Records excerpted from a collection:
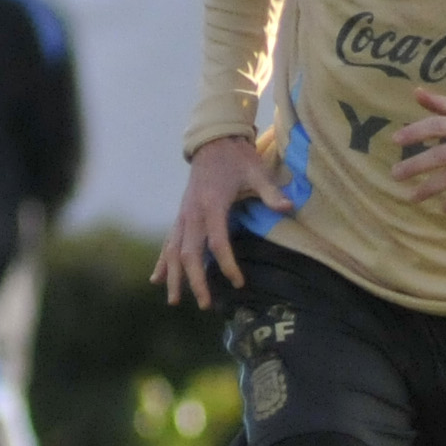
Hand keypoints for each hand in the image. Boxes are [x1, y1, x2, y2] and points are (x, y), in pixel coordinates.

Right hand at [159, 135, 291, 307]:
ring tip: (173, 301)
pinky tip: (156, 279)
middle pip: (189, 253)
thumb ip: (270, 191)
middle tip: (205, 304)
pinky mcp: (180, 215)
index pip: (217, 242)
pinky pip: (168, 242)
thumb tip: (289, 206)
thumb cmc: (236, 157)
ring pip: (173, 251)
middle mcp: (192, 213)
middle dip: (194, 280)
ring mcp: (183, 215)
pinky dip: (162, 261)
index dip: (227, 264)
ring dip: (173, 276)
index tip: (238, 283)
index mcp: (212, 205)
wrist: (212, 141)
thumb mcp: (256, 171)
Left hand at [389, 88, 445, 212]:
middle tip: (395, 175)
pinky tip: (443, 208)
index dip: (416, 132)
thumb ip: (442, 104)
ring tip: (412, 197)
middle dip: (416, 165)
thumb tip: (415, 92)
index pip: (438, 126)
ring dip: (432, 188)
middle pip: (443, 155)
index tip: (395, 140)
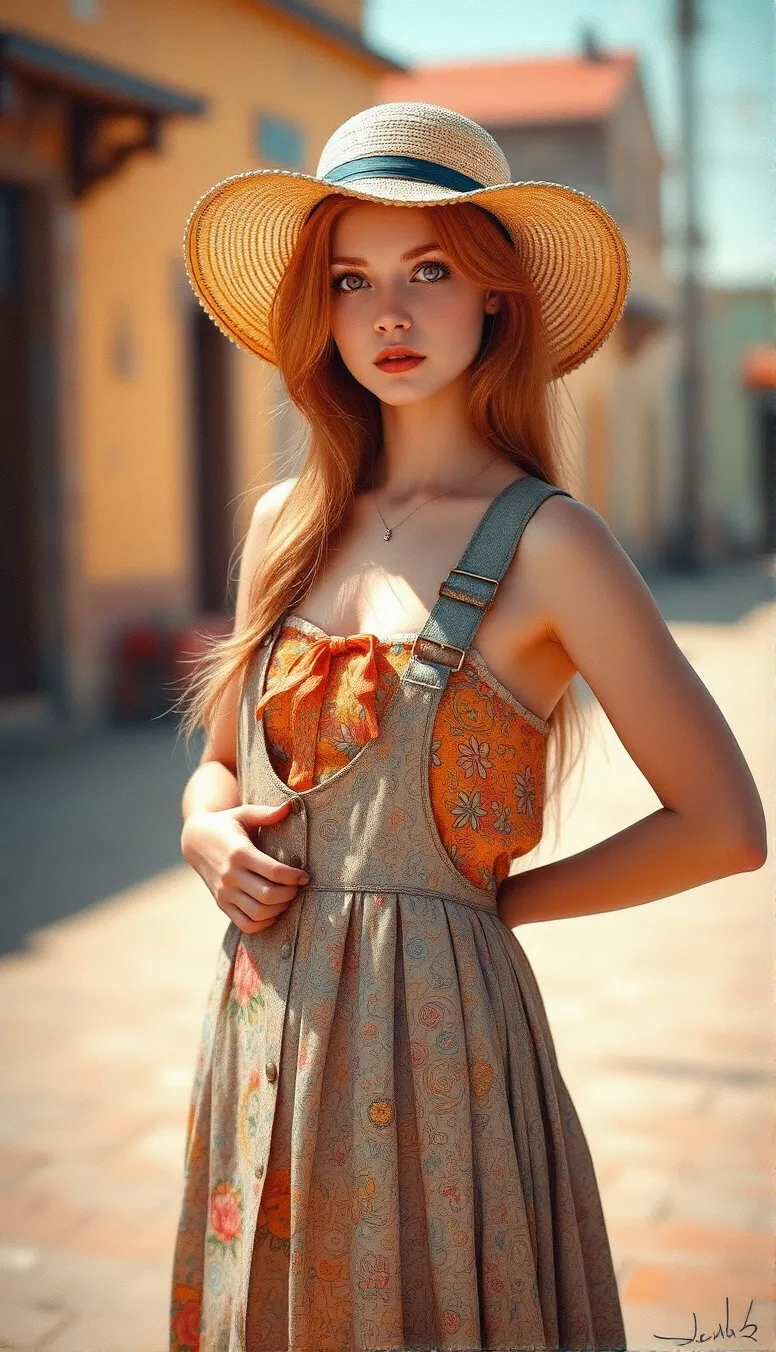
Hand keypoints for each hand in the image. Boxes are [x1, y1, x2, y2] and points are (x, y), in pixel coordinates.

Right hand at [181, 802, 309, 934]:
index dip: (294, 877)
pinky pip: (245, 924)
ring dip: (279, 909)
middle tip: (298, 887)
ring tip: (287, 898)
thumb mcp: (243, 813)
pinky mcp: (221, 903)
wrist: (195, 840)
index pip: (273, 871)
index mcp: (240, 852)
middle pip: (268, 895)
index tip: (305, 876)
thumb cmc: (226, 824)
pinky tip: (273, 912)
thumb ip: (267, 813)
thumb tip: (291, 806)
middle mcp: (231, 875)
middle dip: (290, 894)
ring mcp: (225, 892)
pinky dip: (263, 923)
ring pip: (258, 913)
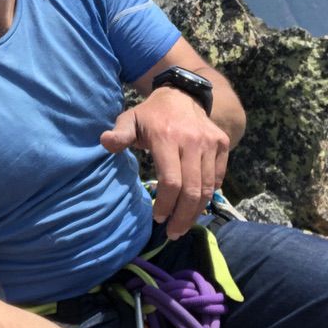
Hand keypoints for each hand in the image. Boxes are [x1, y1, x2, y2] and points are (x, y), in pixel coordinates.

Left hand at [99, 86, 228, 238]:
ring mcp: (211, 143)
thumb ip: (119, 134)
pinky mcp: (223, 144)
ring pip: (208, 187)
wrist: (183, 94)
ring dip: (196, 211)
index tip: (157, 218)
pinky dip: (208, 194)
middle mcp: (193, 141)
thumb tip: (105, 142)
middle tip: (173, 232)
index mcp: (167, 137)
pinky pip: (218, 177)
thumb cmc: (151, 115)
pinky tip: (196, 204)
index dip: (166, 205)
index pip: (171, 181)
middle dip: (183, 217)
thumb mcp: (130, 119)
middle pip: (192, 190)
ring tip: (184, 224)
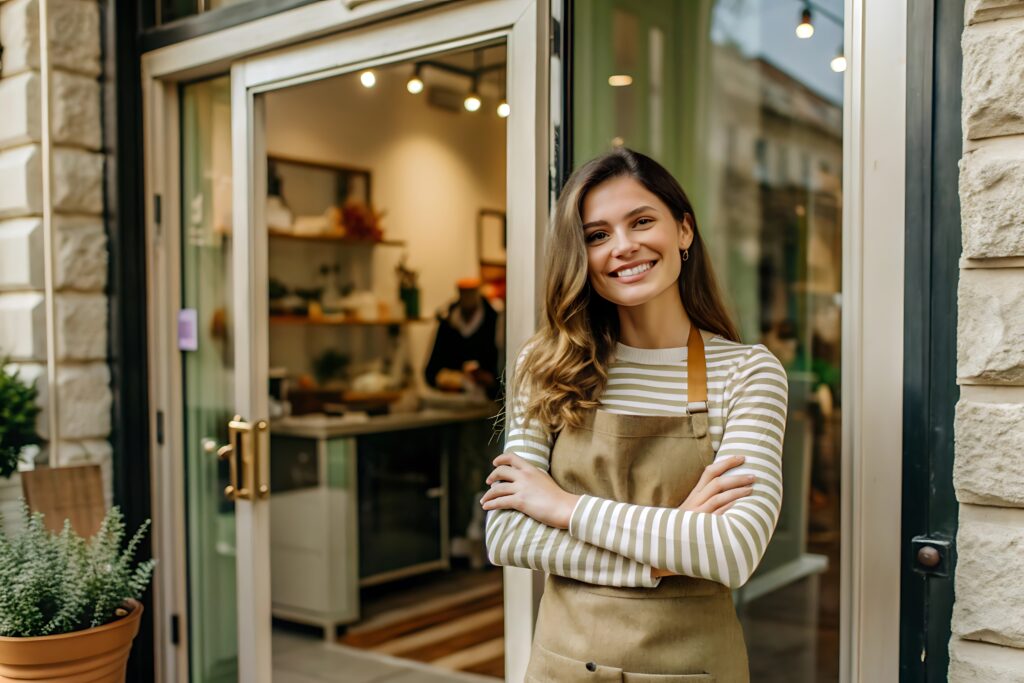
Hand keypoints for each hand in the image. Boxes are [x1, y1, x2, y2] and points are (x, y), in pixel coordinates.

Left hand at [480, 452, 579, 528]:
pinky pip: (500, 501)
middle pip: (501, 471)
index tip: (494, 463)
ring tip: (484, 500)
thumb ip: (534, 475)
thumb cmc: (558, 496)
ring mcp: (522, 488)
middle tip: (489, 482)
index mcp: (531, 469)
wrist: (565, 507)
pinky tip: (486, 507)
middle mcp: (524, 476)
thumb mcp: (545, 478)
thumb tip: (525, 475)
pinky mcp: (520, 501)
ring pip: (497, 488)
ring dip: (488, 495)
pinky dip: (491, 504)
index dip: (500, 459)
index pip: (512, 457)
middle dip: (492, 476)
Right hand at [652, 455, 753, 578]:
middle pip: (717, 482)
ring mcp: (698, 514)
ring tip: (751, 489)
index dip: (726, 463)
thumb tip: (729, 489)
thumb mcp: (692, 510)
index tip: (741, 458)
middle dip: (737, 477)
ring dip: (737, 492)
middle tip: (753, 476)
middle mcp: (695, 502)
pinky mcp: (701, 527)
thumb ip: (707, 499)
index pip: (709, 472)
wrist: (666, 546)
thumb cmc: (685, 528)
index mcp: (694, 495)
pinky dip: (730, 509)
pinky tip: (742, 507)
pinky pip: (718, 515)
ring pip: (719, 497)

...

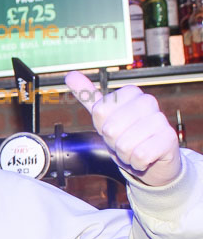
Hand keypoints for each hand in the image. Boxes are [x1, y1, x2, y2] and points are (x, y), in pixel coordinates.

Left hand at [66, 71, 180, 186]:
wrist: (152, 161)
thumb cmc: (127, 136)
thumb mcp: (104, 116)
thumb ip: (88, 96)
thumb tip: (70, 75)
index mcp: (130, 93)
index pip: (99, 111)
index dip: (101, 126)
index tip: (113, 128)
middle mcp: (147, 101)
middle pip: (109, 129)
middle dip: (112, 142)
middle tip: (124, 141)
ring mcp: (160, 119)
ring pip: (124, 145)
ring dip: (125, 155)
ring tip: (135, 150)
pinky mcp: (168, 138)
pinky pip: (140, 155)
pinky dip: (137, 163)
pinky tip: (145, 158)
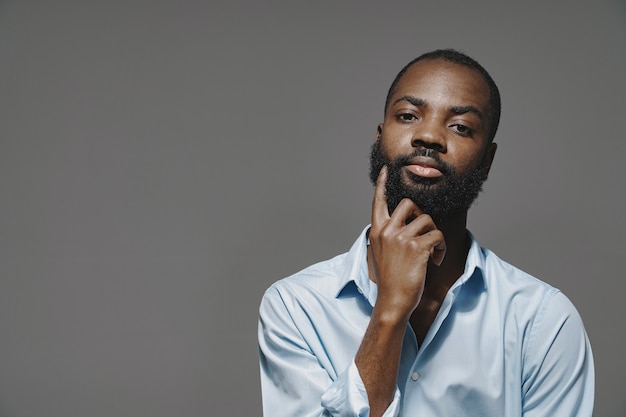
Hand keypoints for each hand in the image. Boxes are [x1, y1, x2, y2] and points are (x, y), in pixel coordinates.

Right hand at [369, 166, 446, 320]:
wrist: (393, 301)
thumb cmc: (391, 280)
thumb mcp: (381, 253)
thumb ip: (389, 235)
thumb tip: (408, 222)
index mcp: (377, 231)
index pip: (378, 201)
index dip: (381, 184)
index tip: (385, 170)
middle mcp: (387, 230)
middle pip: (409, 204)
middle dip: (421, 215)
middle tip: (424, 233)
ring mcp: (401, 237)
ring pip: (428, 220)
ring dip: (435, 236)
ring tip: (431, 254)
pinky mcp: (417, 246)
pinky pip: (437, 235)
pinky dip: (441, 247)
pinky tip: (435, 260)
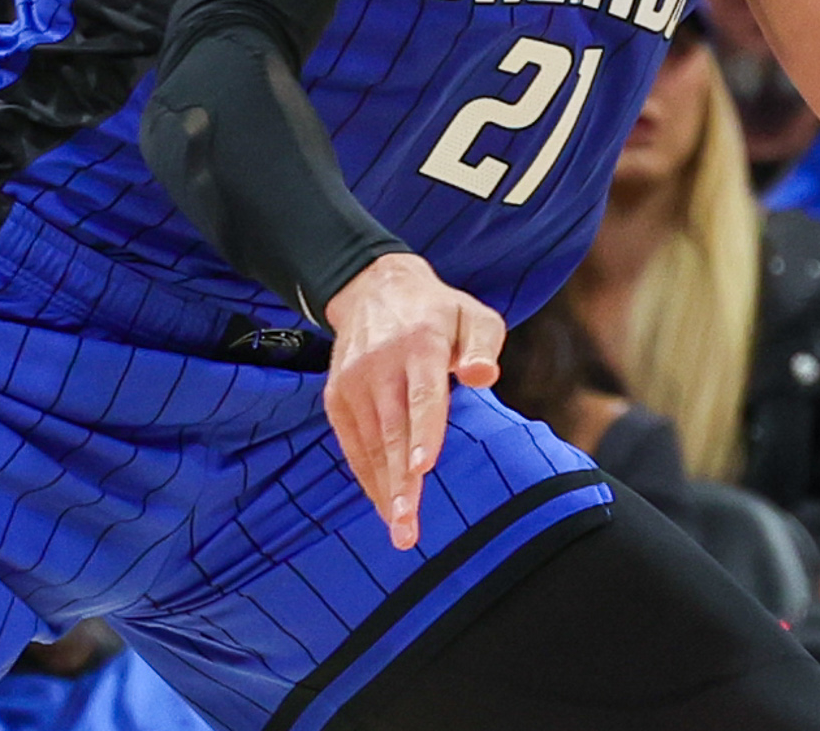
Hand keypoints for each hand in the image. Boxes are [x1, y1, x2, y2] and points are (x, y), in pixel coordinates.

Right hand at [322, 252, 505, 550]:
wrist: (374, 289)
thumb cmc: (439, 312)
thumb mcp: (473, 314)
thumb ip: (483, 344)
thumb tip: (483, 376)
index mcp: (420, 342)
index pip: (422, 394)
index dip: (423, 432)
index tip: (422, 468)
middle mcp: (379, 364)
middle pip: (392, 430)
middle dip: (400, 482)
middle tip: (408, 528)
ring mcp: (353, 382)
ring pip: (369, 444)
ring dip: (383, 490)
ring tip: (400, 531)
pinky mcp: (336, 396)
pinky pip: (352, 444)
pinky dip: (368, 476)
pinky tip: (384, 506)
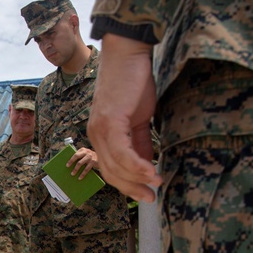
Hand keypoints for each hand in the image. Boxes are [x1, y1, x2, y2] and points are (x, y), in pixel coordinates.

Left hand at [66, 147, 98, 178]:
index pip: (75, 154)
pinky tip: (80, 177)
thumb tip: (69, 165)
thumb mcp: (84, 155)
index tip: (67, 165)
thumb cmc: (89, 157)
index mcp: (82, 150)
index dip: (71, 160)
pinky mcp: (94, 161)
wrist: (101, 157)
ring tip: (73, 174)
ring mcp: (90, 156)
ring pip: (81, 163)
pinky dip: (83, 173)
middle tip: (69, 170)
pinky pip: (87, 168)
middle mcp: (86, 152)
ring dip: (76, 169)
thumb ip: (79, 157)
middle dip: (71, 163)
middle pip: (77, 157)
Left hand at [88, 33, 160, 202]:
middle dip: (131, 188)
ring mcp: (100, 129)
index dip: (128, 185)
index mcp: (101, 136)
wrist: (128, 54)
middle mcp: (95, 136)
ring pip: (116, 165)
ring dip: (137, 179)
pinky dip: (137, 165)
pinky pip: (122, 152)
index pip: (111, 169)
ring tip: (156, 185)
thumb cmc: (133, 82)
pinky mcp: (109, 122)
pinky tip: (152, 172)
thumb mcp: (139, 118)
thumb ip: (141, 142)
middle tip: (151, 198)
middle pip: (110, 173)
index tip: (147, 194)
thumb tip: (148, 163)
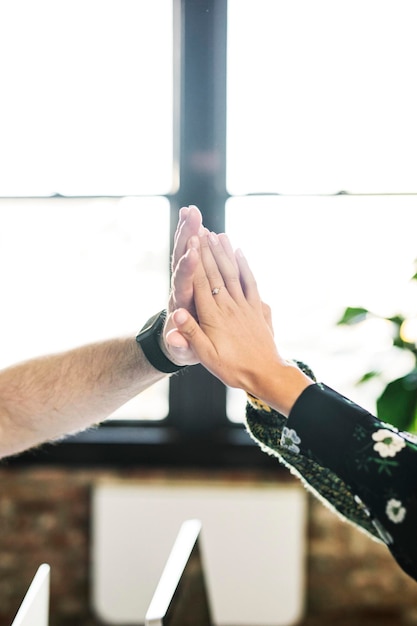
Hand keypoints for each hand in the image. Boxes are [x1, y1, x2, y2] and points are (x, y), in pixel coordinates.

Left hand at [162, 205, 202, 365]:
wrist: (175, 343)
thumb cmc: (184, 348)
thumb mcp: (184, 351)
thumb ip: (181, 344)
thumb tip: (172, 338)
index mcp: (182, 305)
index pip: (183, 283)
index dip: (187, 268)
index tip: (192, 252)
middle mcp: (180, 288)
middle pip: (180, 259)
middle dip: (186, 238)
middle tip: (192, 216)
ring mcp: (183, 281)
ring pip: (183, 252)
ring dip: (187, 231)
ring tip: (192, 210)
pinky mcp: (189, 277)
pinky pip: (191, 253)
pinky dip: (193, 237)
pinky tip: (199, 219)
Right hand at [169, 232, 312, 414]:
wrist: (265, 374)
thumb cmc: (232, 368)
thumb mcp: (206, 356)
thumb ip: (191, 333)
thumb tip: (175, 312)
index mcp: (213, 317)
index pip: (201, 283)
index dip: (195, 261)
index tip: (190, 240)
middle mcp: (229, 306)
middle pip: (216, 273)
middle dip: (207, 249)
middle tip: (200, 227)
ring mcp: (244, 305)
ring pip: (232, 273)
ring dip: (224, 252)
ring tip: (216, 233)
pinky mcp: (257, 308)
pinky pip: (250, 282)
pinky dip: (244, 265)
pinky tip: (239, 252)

--

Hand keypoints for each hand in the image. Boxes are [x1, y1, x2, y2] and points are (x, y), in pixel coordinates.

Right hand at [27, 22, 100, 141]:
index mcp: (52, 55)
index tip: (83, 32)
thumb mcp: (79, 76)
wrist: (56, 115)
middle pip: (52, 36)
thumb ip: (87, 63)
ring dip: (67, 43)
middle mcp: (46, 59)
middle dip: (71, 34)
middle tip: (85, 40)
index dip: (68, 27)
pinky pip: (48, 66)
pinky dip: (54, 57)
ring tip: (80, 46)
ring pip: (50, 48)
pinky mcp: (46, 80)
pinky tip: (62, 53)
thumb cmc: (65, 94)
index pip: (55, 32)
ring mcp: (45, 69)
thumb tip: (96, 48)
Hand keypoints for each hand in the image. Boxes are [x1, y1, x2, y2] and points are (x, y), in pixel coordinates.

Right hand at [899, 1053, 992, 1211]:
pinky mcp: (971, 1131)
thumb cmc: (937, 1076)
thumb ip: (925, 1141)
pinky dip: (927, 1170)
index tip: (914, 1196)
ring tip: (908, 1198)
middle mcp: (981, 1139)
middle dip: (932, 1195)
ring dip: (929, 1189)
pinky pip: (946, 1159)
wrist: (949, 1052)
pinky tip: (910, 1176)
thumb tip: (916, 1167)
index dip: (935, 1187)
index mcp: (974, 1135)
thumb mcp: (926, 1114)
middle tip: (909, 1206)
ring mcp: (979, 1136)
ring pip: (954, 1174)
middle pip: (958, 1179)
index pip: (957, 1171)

• _TASK INSTRUCTIONS_
Count how many lines of the data include the word "Right". Your reply should be that number alone.

• _ANSWER BOX_
8